TASK PROMPT —
In the entries below, spot each line with the word "KiCad" and copy it.

Stored entries
########

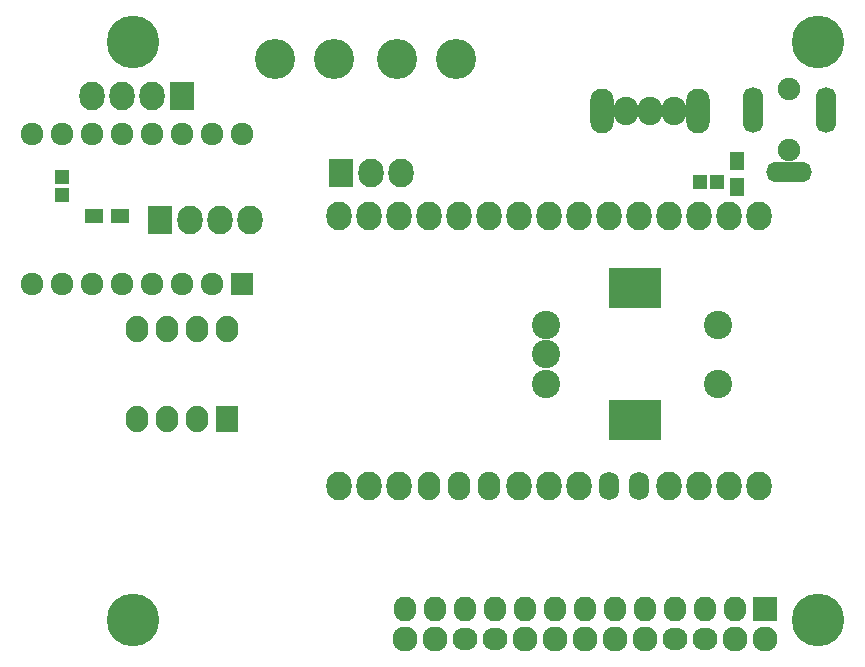
<source format=gts>
G04 #@! TF.FileFunction,Soldermask,Top*
%FSLAX46Y46*%
G04 Gerber Fmt 4.6, Leading zero omitted, Abs format (unit mm)*
G04 Created by KiCad (PCBNEW 4.0.2-stable) date 17/08/2016 11:41:13*
%MOMM*%
G01*
G04 APERTURE LIST*
%ADD10C,0.100000*%
%ADD11C,3.400000*%
%ADD12R,2.127200X2.432000*%
%ADD13O,2.127200X2.432000*%
%ADD14O,1.900000X2.432000*%
%ADD15O,1.700000X2.432000*%
%ADD16O,1.900000X2.400000*%
%ADD17R,1.924000X1.924000*%
%ADD18C,1.924000*%
%ADD19R,1.197560X1.197560*%
%ADD20R,1.300000X1.600000*%
%ADD21R,1.600000X1.300000*%
%ADD22R,4.400000X3.400000*%
%ADD23C,2.400000*%
%ADD24R,1.924000X2.224000*%
%ADD25O,1.924000X2.224000*%
%ADD26O,2.000000X3.800000*%
%ADD27O,2.100000X2.400000*%
%ADD28R,2.127200X2.127200*%
%ADD29O,2.127200X2.127200*%
%ADD30O,1.900000X2.127200*%
%ADD31O,2.127200X1.900000*%
%ADD32C,4.464000*%
%ADD33C,1.900000*%
%ADD34O,1.700000X3.900000*%
%ADD35O,3.900000X1.700000*%
G04 APERTURE END LIST*
D10*
D11*
X-43728000Y-5080000D03*
X-48728000Y-5080000D03*
D12*
X-58537000Y-18745000D03*
D13*
X-55997000Y-18745000D03*
X-53457000Y-18745000D03*
X-50917000Y-18745000D03*
X-43307000Y-18415000D03*
X-40767000Y-18415000D03*
X-38227000Y-18415000D03*
X-35687000Y-18415000D03*
X-33147000Y-18415000D03*
X-30607000Y-18415000D03*
X-28067000Y-18415000D03*
X-25527000Y-18415000D03*
X-22987000Y-18415000D03*
X-20447000Y-18415000D03*
X-17907000Y-18415000D03*
X-15367000Y-18415000D03*
X-12827000Y-18415000D03*
X-10287000Y-18415000D03*
X-7747000Y-18415000D03*
X-43307000Y-41275000D03*
X-12827000Y-41275000D03*
X-10287000Y-41275000D03*
X-15367000Y-41275000D03*
D14*
X-30607000Y-41275000D03*
X-33147000Y-41275000D03*
D13*
X-28067000Y-41275000D03*
X-7747000Y-41275000D03*
X-22987000Y-41275000D03*
X-25527000Y-41275000D03*
D15*
X-20447000Y-41275000D03*
X-17907000Y-41275000D03*
D13*
X-38227000Y-41275000D03*
D16*
X-35687000Y-41275000D03*
D13*
X-40767000Y-41275000D03*
D17*
X-51562000Y-24130000D03*
D18*
X-54102000Y-24130000D03*
X-56642000Y-24130000D03*
X-59182000Y-24130000D03*
X-61722000Y-24130000D03*
X-64262000Y-24130000D03*
X-66802000Y-24130000D03*
X-69342000Y-24130000D03*
X-69342000Y-11430000D03*
X-66802000Y-11430000D03*
X-64262000Y-11430000D03*
X-61722000Y-11430000D03*
X-59182000Y-11430000D03*
X-56642000Y-11430000D03*
X-54102000Y-11430000D03*
X-51562000Y-11430000D03*
D12*
X-56642000Y-8255000D03*
D13*
X-59182000Y-8255000D03*
X-61722000Y-8255000D03*
X-64262000Y-8255000D03*
D19*
X-11315700Y-15494000D03*
X-12814300Y-15494000D03*
X-66802000Y-16624300D03*
X-66802000Y-15125700D03*
D20*
X-9652000Y-15959000D03*
X-9652000Y-13759000D03*
D21*
X-61892000Y-18415000D03*
X-64092000Y-18415000D03*
D22*
X-18288000Y-35699000D03*
D23*
X-11288000Y-32599000D03*
X-11288000Y-27599000D03*
X-25788000Y-32599000D03*
X-25788000Y-30099000D03*
X-25788000Y-27599000D03*
D22*
X-18288000Y-24499000D03*
D24*
X-52832000Y-35560000D03*
D25*
X-52832000Y-27940000D03*
X-55372000Y-35560000D03*
X-55372000Y-27940000D03*
X-57912000Y-35560000D03*
X-57912000Y-27940000D03*
X-60452000Y-35560000D03*
X-60452000Y-27940000D03*
D26*
X-21118000Y-9525000D03*
D27*
X-17018000Y-9525000D03*
X-15018000Y-9525000D03*
X-19018000Y-9525000D03*
D26*
X-12918000Y-9525000D03*
D28*
X-7287000Y-51625000D03*
D29*
X-7287000Y-54165000D03*
D30*
X-9827000Y-51625000D03*
D29*
X-9827000Y-54165000D03*
D30*
X-12367000Y-51625000D03*
D31*
X-12367000Y-54165000D03*
D30*
X-14907000Y-51625000D03*
D31*
X-14907000Y-54165000D03*
D30*
X-17447000Y-51625000D03*
D29*
X-17447000Y-54165000D03*
D30*
X-19987000Y-51625000D03*
D29*
X-19987000Y-54165000D03*
D30*
X-22527000Y-51625000D03*
D29*
X-22527000Y-54165000D03*
D30*
X-25067000Y-51625000D03*
D29*
X-25067000Y-54165000D03*
D30*
X-27607000Y-51625000D03*
D29*
X-27607000Y-54165000D03*
D30*
X-30147000Y-51625000D03*
D31*
X-30147000Y-54165000D03*
D30*
X-32687000Y-51625000D03*
D31*
X-32687000Y-54165000D03*
D30*
X-35227000Y-51625000D03*
D29*
X-35227000Y-54165000D03*
D30*
X-37767000Y-51625000D03*
D29*
X-37767000Y-54165000D03*
D12*
X-43180000Y-14732000D03*
D13*
X-40640000Y-14732000D03*
X-38100000Y-14732000D03*
D32*
X-2787000Y-3625000D03*
X-2787000Y-52625000D03*
X-60787000Y-52625000D03*
X-60787000Y-3625000D03*
D33*
X-5207000Y-7627000D03*
D34*
X-2107000Y-9427000D03*
X-8307000Y-9427000D03*
D35*
X-5207000Y-14627000D03*
D33*
X-5207000Y-12827000D03*
D11*
X-33441000Y-5080000D03*
X-38441000Y-5080000D03*
M02*

</source>
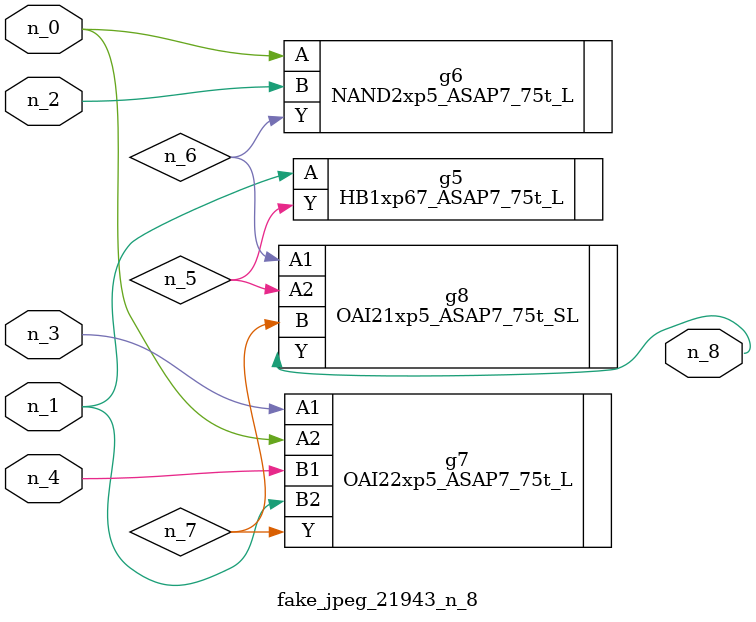
<source format=v>
module fake_jpeg_21943_n_8 (n_3, n_2, n_1, n_0, n_4, n_8);

input n_3;
input n_2;
input n_1;
input n_0;
input n_4;

output n_8;

wire n_6;
wire n_5;
wire n_7;

HB1xp67_ASAP7_75t_L g5 ( 
.A(n_1),
.Y(n_5)
);

NAND2xp5_ASAP7_75t_L g6 ( 
.A(n_0),
.B(n_2),
.Y(n_6)
);

OAI22xp5_ASAP7_75t_L g7 ( 
.A1(n_3),
.A2(n_0),
.B1(n_4),
.B2(n_1),
.Y(n_7)
);

OAI21xp5_ASAP7_75t_SL g8 ( 
.A1(n_6),
.A2(n_5),
.B(n_7),
.Y(n_8)
);


endmodule
</source>
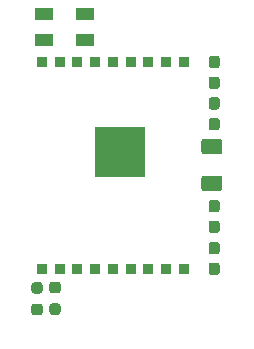
<source format=gbr>
%TF.GenerationSoftware,KiCad,Pcbnew,5.1.9*%
%TF.CreationDate,2021-01-20T23:16:29+01:00*%
%TF.ProjectId,wi-se-opi4,77692d73-652d-46f7-9069-342e6b696361,rev?*%
%TF.SameCoordinates,Original*%
%TF.FileFunction,Paste,Top*%
%TF.FilePolarity,Positive*%
%FSLAX46Y46*%
G04 Gerber Fmt 4.6, Leading zero omitted, Abs format (unit mm)*
G04 Created by KiCad (PCBNEW 5.1.9) date 2021-01-20 23:16:29*
%MOMM*%
%LPD*%
G01*
G04 APERTURE LIST*
%ADD10R,0.912500X0.850000*%
%ADD11R,4.300000X4.300000*%
%ADD12R,1.500000X1.000000*%
G04 APERTURE END LIST*
D10*
%TO.C,U2*%
X95920000Y-71282500D03*
X97420000Y-71282500D03*
X98920000Y-71282500D03*
X100420000Y-71282500D03*
X101920000Y-71282500D03*
X103420000Y-71282500D03*
X104920000Y-71282500D03*
X106420000Y-71282500D03*
X107920000Y-71282500D03*
X107920000Y-88757500D03*
X106420000Y-88757500D03*
X104920000Y-88757500D03*
X103420000Y-88757500D03*
X101920000Y-88757500D03*
X100420000Y-88757500D03*
X98920000Y-88757500D03*
X97420000Y-88757500D03*
X95920000Y-88757500D03*
D11*
X102500000Y-78900000D03*
%TD*%
%TO.C,C1*%
G36*
G01*
X110950002Y-82191820D02*
X109649998Y-82191820D01*
G75*
G02*
X109400000Y-81941822I0J249998D01*
G01*
X109400000Y-81116818D01*
G75*
G02*
X109649998Y-80866820I249998J0D01*
G01*
X110950002Y-80866820D01*
G75*
G02*
X111200000Y-81116818I0J-249998D01*
G01*
X111200000Y-81941822D01*
G75*
G02*
X110950002Y-82191820I-249998J0D01*
G01*
G37*
G36*
G01*
X110950002Y-79066820D02*
X109649998Y-79066820D01*
G75*
G02*
X109400000Y-78816822I0J249998D01*
G01*
X109400000Y-77991818D01*
G75*
G02*
X109649998Y-77741820I249998J0D01*
G01*
X110950002Y-77741820D01*
G75*
G02*
X111200000Y-77991818I0J-249998D01*
G01*
X111200000Y-78816822D01*
G75*
G02*
X110950002Y-79066820I-249998J0D01*
G01*
G37*
%TD*%
%TO.C,D1*%
G36*
G01*
X110737500Y-73525000D02*
X110262500Y-73525000D01*
G75*
G02*
X110025000Y-73287500I0J237500D01*
G01*
X110025000Y-72712500D01*
G75*
G02*
X110262500Y-72475000I237500J0D01*
G01*
X110737500Y-72475000D01*
G75*
G02*
X110975000Y-72712500I0J-237500D01*
G01*
X110975000Y-73287500D01*
G75*
G02*
X110737500Y-73525000I-237500J0D01*
G01*
G37*
G36*
G01*
X110737500Y-71775000D02*
X110262500Y-71775000D01*
G75*
G02*
X110025000Y-71537500I0J237500D01*
G01*
X110025000Y-70962500D01*
G75*
G02*
X110262500Y-70725000I237500J0D01*
G01*
X110737500Y-70725000D01*
G75*
G02*
X110975000Y-70962500I0J-237500D01*
G01*
X110975000Y-71537500D01*
G75*
G02*
X110737500Y-71775000I-237500J0D01*
G01*
G37*
%TD*%
%TO.C,D2*%
G36*
G01*
X110262500Y-75975000D02*
X110737500Y-75975000D01*
G75*
G02*
X110975000Y-76212500I0J-237500D01*
G01*
X110975000Y-76787500D01*
G75*
G02*
X110737500Y-77025000I-237500J0D01*
G01*
X110262500Y-77025000D01*
G75*
G02*
X110025000Y-76787500I0J237500D01*
G01*
X110025000Y-76212500D01*
G75*
G02*
X110262500Y-75975000I237500J0D01*
G01*
G37*
G36*
G01*
X110262500Y-74225000D02*
X110737500Y-74225000D01*
G75*
G02*
X110975000Y-74462500I0J-237500D01*
G01*
X110975000Y-75037500D01*
G75*
G02*
X110737500Y-75275000I-237500J0D01*
G01*
X110262500Y-75275000D01*
G75*
G02*
X110025000Y-75037500I0J237500D01*
G01*
X110025000Y-74462500D01*
G75*
G02*
X110262500Y-74225000I237500J0D01*
G01*
G37*
%TD*%
%TO.C,D3*%
G36*
G01*
X110737500Y-89275000D02*
X110262500Y-89275000D01*
G75*
G02*
X110025000Y-89037500I0J237500D01*
G01*
X110025000Y-88462500D01*
G75*
G02*
X110262500Y-88225000I237500J0D01*
G01*
X110737500Y-88225000D01*
G75*
G02*
X110975000Y-88462500I0J-237500D01*
G01*
X110975000Y-89037500D01*
G75*
G02*
X110737500Y-89275000I-237500J0D01*
G01*
G37*
G36*
G01*
X110737500Y-87525000D02*
X110262500Y-87525000D01*
G75*
G02*
X110025000Y-87287500I0J237500D01*
G01*
X110025000Y-86712500D01*
G75*
G02*
X110262500Y-86475000I237500J0D01*
G01*
X110737500Y-86475000D01*
G75*
G02*
X110975000Y-86712500I0J-237500D01*
G01*
X110975000Y-87287500D01*
G75*
G02*
X110737500Y-87525000I-237500J0D01*
G01*
G37*
%TD*%
%TO.C,D4*%
G36*
G01*
X110737500Y-83983080D02*
X110262500Y-83983080D01*
G75*
G02*
X110025000Y-83745580I0J237500D01*
G01*
X110025000Y-83170580D01*
G75*
G02*
X110262500Y-82933080I237500J0D01*
G01*
X110737500Y-82933080D01*
G75*
G02*
X110975000Y-83170580I0J-237500D01*
G01*
X110975000Y-83745580D01*
G75*
G02*
X110737500Y-83983080I-237500J0D01*
G01*
G37*
G36*
G01*
X110737500Y-85733080D02*
X110262500Y-85733080D01*
G75*
G02*
X110025000Y-85495580I0J237500D01*
G01*
X110025000Y-84920580D01*
G75*
G02*
X110262500Y-84683080I237500J0D01*
G01*
X110737500Y-84683080D01*
G75*
G02*
X110975000Y-84920580I0J-237500D01*
G01*
X110975000Y-85495580D01*
G75*
G02*
X110737500Y-85733080I-237500J0D01*
G01*
G37*
%TD*%
%TO.C,R10*%
G36*
G01*
X95266500Y-89889500D02*
X95741500Y-89889500D01*
G75*
G02*
X95979000Y-90127000I0J-237500D01*
G01*
X95979000Y-90627000D01*
G75*
G02*
X95741500Y-90864500I-237500J0D01*
G01*
X95266500Y-90864500D01*
G75*
G02*
X95029000Y-90627000I0J237500D01*
G01*
X95029000Y-90127000D01*
G75*
G02*
X95266500Y-89889500I237500J0D01*
G01*
G37*
G36*
G01*
X95266500Y-91714500D02*
X95741500Y-91714500D01*
G75*
G02*
X95979000Y-91952000I0J-237500D01*
G01*
X95979000Y-92452000D01*
G75*
G02*
X95741500Y-92689500I-237500J0D01*
G01*
X95266500Y-92689500D01*
G75*
G02*
X95029000Y-92452000I0J237500D01*
G01*
X95029000Y-91952000D01*
G75*
G02*
X95266500Y-91714500I237500J0D01*
G01*
G37*
%TD*%
%TO.C,R13*%
G36*
G01*
X97265500Y-90825000D02*
X96790500Y-90825000D01*
G75*
G02*
X96553000Y-90587500I0J237500D01*
G01*
X96553000Y-90087500D01*
G75*
G02*
X96790500Y-89850000I237500J0D01*
G01*
X97265500Y-89850000D01*
G75*
G02*
X97503000Y-90087500I0J-237500D01*
G01*
X97503000Y-90587500D01*
G75*
G02*
X97265500Y-90825000I-237500J0D01*
G01*
G37*
G36*
G01*
X97265500Y-92650000D02*
X96790500Y-92650000D01*
G75*
G02*
X96553000Y-92412500I0J237500D01*
G01*
X96553000Y-91912500D01*
G75*
G02*
X96790500Y-91675000I237500J0D01*
G01*
X97265500Y-91675000D01*
G75*
G02*
X97503000Y-91912500I0J-237500D01*
G01*
X97503000Y-92412500D01*
G75*
G02*
X97265500Y-92650000I-237500J0D01*
G01*
G37*
%TD*%
D12*
%TO.C,SW1*%
X96075000Y-67200000D03*
X96075000Y-69400000D03*
X99575000Y-69400000D03*
X99575000Y-67200000D03*
%TD*%
M02*

</source>
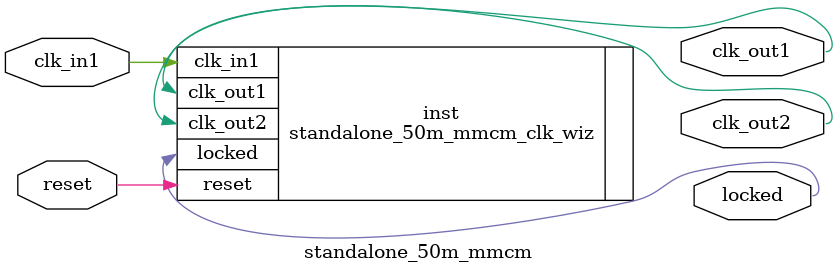
<source format=v>


`timescale 1ps/1ps

(* CORE_GENERATION_INFO = "standalone_50m_mmcm,clk_wiz_v6_0_5_0_0,{component_name=standalone_50m_mmcm,use_phase_alignment=false,use_min_o_jitter=false,use_max_i_jitter=false,use_dyn_phase_shift=false,use_inclk_switchover=false,use_dyn_reconfig=false,enable_axi=0,feedback_source=FDBK_AUTO,PRIMITIVE=MMCM,num_out_clk=2,clkin1_period=20.000,clkin2_period=10.0,use_power_down=false,use_reset=true,use_locked=true,use_inclk_stopped=false,feedback_type=SINGLE,CLOCK_MGR_TYPE=NA,manual_override=false}" *)

module standalone_50m_mmcm 
 (
  // Clock out ports
  output        clk_out1,
  output        clk_out2,
  // Status and control signals
  input         reset,
  output        locked,
 // Clock in ports
  input         clk_in1
 );

  standalone_50m_mmcm_clk_wiz inst
  (
  // Clock out ports  
  .clk_out1(clk_out1),
  .clk_out2(clk_out2),
  // Status and control signals               
  .reset(reset), 
  .locked(locked),
 // Clock in ports
  .clk_in1(clk_in1)
  );

endmodule

</source>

########

RESULT —
G04 Created by KiCad (PCBNEW 4.0.2-stable) date 17/08/2016 11:41:13*
%TF.GenerationSoftware,KiCad,Pcbnew,5.1.9*%
G04 Created by KiCad (PCBNEW 5.1.9) date 2021-01-20 23:16:29*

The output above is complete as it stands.